* _Task set_
1) Return the passage on EDM constraints word for word, starting at "- With all the" and ending at "provide comparable constraints.".
2) Extend the passage on EDM constraints, picking up after its last sentence.

* _Source document_
........

The result used is for Hg-199 with da < 0.31E-28 e*cm (95%) or da < 0.37E-28 e*cm (90%) Phys. Rev. Lett. 102, 101601 (2009).*There are large uncertainties in the hadronic matrix elements for Hg-199 – but only the central values are used for this analysis.* - In both model types, the shape of the constraints is very different for the three systems. However, ignoring several details and judging only by eye, one could make the statement that, within the model presented in this paper, the following EDM limits provide similar constraints:
- neutron EDM at 30E-28 e*cm
- Ra-225 EDM at 10E-28 e*cm or 3x less physics sensitivity than the neutron for the same EDM limit
- electron EDM at 1E-28 e*cm or 30x less physics sensitivity than the neutron for the same EDM limit
- Hg-199 EDM at 0.04E-28 e*cm or 780x less physics sensitivity than the neutron for the same EDM limit

- With all the caveats listed above, the current situation is that the electron EDM and the new Hg-199 EDM result (Phys. Rev. Lett. 116, 161601) provide comparable constraints.

........

* _Exercise data_
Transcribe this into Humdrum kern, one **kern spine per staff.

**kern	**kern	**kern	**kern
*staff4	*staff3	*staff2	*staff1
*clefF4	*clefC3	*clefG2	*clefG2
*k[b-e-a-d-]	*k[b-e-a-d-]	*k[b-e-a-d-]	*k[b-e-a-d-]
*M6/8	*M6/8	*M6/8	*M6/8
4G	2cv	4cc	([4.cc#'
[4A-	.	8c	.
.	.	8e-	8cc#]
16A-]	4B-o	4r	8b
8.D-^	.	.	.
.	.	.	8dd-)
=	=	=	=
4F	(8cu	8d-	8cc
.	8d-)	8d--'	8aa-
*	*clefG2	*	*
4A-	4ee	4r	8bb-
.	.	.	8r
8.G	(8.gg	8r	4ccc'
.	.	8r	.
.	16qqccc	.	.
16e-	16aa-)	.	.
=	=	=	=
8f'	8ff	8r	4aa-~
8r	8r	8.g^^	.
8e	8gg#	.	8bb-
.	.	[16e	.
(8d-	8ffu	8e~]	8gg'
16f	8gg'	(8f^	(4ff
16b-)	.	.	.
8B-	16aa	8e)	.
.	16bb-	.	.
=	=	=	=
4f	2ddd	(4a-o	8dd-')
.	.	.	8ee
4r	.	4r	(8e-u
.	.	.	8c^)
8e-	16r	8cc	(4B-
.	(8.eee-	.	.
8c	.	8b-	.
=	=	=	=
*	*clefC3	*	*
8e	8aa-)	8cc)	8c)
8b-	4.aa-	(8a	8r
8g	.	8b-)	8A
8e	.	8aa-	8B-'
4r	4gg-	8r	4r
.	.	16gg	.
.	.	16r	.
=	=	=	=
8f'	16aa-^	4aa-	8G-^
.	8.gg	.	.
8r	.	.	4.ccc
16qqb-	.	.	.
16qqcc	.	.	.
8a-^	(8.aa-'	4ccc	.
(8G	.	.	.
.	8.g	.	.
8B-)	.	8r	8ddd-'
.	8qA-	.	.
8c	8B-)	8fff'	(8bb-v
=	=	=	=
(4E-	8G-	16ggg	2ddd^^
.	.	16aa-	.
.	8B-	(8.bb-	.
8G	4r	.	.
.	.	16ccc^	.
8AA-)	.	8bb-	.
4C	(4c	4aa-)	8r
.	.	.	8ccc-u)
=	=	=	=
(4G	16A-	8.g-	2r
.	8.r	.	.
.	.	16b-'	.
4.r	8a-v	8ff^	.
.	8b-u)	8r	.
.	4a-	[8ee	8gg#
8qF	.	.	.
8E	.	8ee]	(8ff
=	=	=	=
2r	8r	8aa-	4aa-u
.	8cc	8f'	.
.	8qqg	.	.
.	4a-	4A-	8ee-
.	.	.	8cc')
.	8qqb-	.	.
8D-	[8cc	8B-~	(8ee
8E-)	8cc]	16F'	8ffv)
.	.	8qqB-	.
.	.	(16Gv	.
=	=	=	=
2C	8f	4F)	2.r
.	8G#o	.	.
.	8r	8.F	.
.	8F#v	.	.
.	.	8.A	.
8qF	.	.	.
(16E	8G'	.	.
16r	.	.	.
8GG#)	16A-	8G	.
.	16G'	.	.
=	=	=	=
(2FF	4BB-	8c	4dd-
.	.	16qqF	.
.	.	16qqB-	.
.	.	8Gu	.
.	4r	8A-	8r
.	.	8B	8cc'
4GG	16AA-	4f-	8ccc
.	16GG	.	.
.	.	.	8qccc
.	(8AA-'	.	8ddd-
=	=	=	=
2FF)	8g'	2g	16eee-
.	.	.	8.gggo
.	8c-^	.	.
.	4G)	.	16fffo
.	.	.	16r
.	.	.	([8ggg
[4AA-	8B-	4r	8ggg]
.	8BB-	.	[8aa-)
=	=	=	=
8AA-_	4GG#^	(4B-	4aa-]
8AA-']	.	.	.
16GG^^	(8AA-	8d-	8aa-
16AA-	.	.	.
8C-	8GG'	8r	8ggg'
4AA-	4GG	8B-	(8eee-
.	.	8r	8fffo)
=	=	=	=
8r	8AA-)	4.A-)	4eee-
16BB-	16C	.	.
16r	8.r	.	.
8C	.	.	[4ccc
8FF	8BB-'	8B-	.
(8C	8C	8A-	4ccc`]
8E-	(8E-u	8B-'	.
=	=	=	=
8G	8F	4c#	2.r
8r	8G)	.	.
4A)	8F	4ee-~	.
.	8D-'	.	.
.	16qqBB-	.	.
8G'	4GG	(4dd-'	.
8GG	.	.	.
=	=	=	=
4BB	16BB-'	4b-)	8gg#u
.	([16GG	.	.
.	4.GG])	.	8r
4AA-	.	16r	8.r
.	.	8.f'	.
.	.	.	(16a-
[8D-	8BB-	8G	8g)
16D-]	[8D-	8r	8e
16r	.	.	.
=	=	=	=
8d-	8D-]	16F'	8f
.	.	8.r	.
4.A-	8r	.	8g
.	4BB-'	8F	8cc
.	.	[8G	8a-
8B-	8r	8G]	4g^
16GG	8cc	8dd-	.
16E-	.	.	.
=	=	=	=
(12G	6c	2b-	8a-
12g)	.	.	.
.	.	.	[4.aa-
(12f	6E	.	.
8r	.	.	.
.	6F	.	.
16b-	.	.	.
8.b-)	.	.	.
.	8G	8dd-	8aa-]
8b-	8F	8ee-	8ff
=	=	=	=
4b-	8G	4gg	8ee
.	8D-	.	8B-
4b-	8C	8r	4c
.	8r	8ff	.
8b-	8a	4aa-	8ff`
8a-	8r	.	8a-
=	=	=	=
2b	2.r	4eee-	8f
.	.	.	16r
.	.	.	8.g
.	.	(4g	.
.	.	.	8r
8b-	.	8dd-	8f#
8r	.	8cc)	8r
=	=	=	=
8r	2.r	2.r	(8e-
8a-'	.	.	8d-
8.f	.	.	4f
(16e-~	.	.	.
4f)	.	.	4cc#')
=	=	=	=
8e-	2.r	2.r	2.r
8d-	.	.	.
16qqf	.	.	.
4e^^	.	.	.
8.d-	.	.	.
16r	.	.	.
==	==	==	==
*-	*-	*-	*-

........

* _Numbered responses_
1)
- With all the caveats listed above, the current situation is that the electron EDM and the new Hg-199 EDM result (Phys. Rev. Lett. 116, 161601) provide comparable constraints.

2)
- With all the caveats listed above, the newest results for the neutron (Phys. Rev. D 92, 092003 (2015)) and Ra-225 (Phys. Rev. C 94, 025501 (2016)) imply that a comparable neutron EDM limit is one order of magnitude behind while a comparable Ra-225 EDM limit is four orders of magnitude behind.

- One attractive feature about Electroweak Baryogenesis models is that they are more directly testable in the laboratory: new CP-violating sources via EDM searches and verifying the presence of a strong first order EW phase transition by searching for additional Higgs bosons of the appropriate mass.
- Leptogenesis, one of the strongest alternatives to EW baryogenesis, in this regard is more challenging. It requires an observation of CP-violation in the neutrino sector (searches underway, see for example T2K), Majorana neutrinos (neutrino-less double beta decay searches underway), and the See-Saw Mechanism (hard to prove but positive results on the first two make this very very compelling).